+++ Working data +++

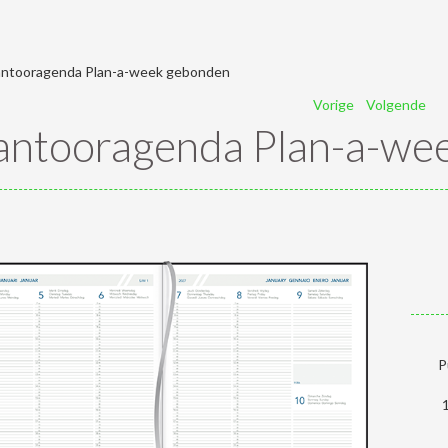
ntooragenda Plan-a-week gebonden
Vorige
Volgende
antooragenda Plan-a-we
P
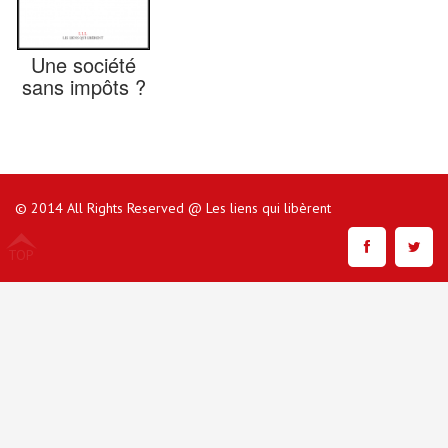
Une société
sans impôts ?
© 2014 All Rights Reserved @ Les liens qui libèrent
TOP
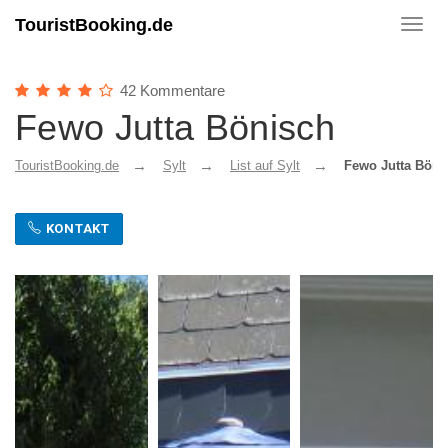
TouristBooking.de
Toggl
navig
42 Kommentare
Fewo Jutta Bönisch
TouristBooking.de
Sylt
List auf Sylt
Fewo Jutta Böni
KONTAKT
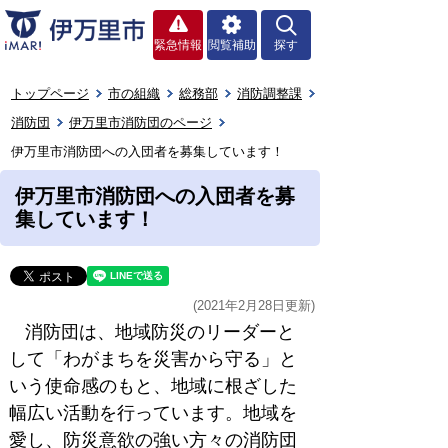
緊急情報
閲覧補助
探す
トップページ
市の組織
総務部
消防調整課
消防団
伊万里市消防団のページ
伊万里市消防団への入団者を募集しています！
伊万里市消防団への入団者を募
集しています！
(2021年2月28日更新)
消防団は、地域防災のリーダーと
して「わがまちを災害から守る」と
いう使命感のもと、地域に根ざした
幅広い活動を行っています。地域を
愛し、防災意欲の強い方々の消防団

+++

[Assignment] In the listing, return each line containing the string "Plan".

[Expected output]
ntooragenda Plan-a-week gebonden
antooragenda Plan-a-we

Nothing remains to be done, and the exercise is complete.